Perhaps this cruelty was in some way necessary as a means to the beauty Italy did indubitably produce at this time. Raphael was, for example, present when one of Italy’s greatest villains, the Baglioni family, fought against their ancient enemies, the Oddi family. Burckhardt suggests that the defence of Guido Baglioni by Astorre Baglioni might have had some influence on the young artist when he later painted his St Michael. Whatever influence the Baglionis and their equals had on Dante, however, was quite against his will. He hated tyrants – it is a wonder, then, that he can write with even the slightest sliver of optimism, considering his environment.

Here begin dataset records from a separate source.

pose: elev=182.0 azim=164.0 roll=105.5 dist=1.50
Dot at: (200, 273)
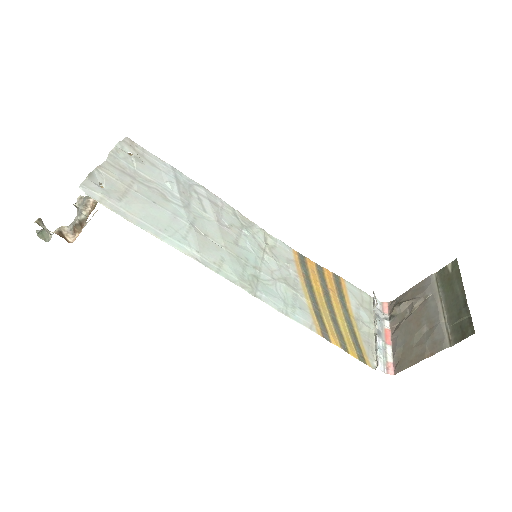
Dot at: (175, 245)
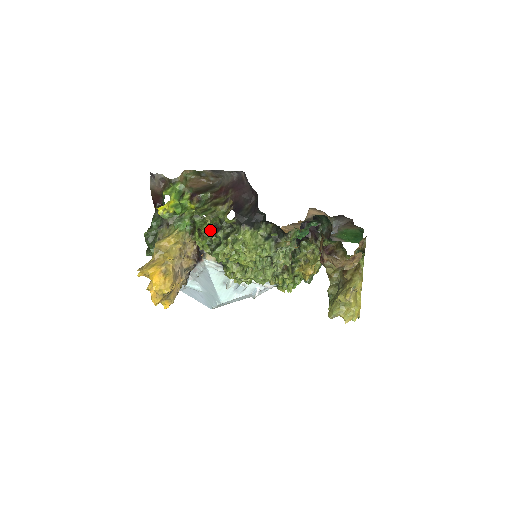
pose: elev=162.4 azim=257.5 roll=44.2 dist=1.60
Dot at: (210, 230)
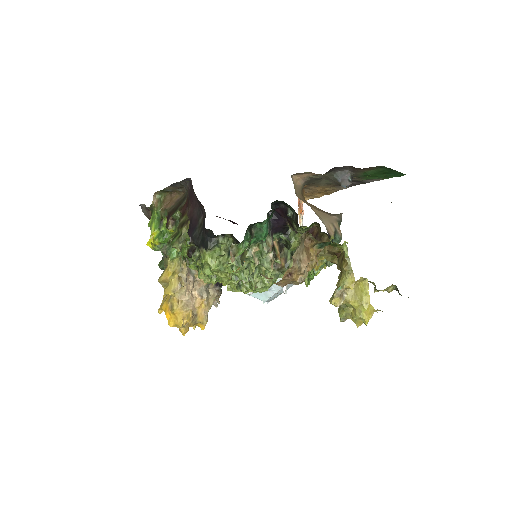
Dot at: (189, 254)
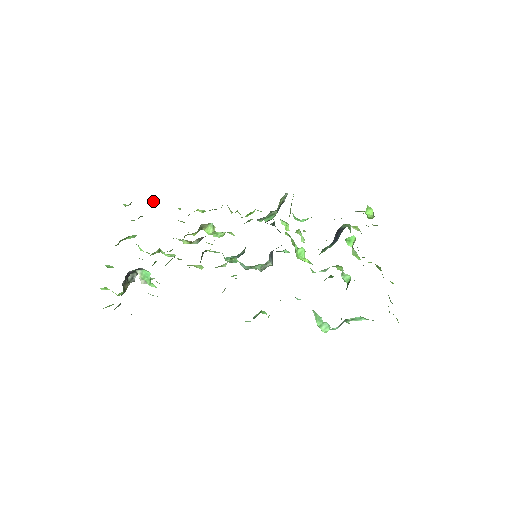
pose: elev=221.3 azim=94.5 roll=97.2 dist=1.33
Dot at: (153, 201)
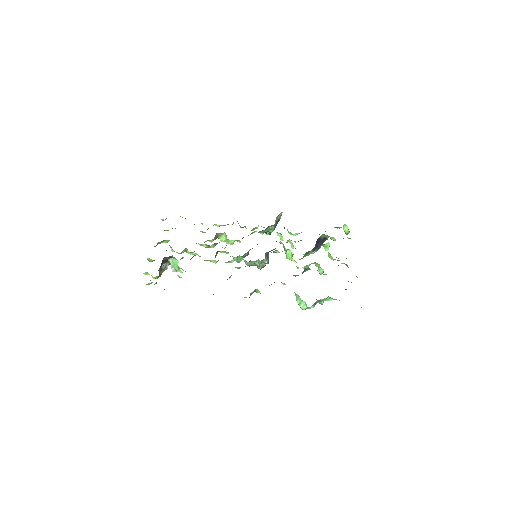
Dot at: occluded
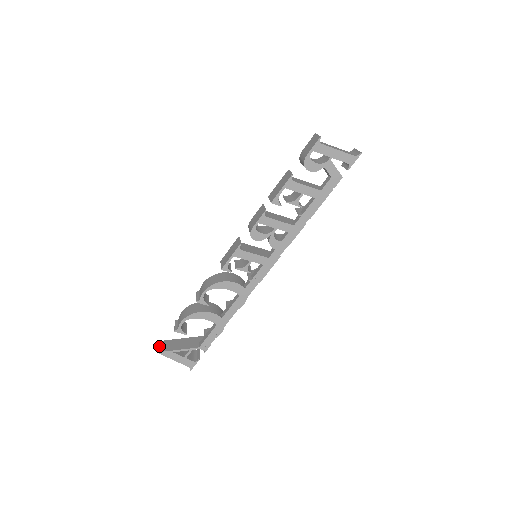
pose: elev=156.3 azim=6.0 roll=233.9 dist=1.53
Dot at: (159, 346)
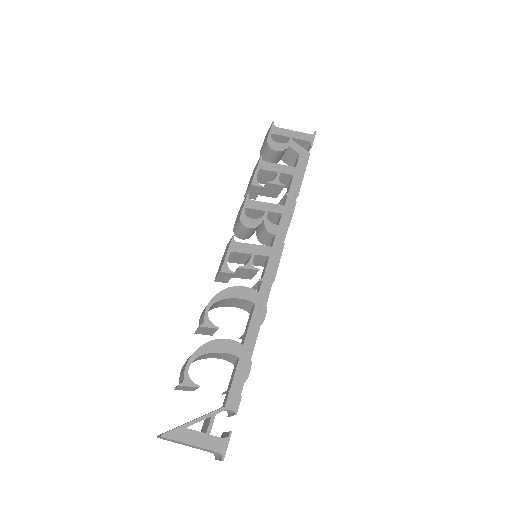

Dante’s Barca is an interesting lens, through which one can observe medieval and renaissance Italy. That he entertained any such ambitions when writing his work is of course beyond unlikely (especially considering that he lived before the renaissance properly begun). But he seems nevertheless to have, inadvertently, touched upon something quite true. During the late Middle Ages and early Renaissance, Italy pulls ahead with a grace which belies vice beyond imagination; the vices themselves were not greater than many that has followed, though the transparency of the actions are quite unsurpassed. But her pride also goes before her fall. Her pursuers would eventually both catch up and overtake her.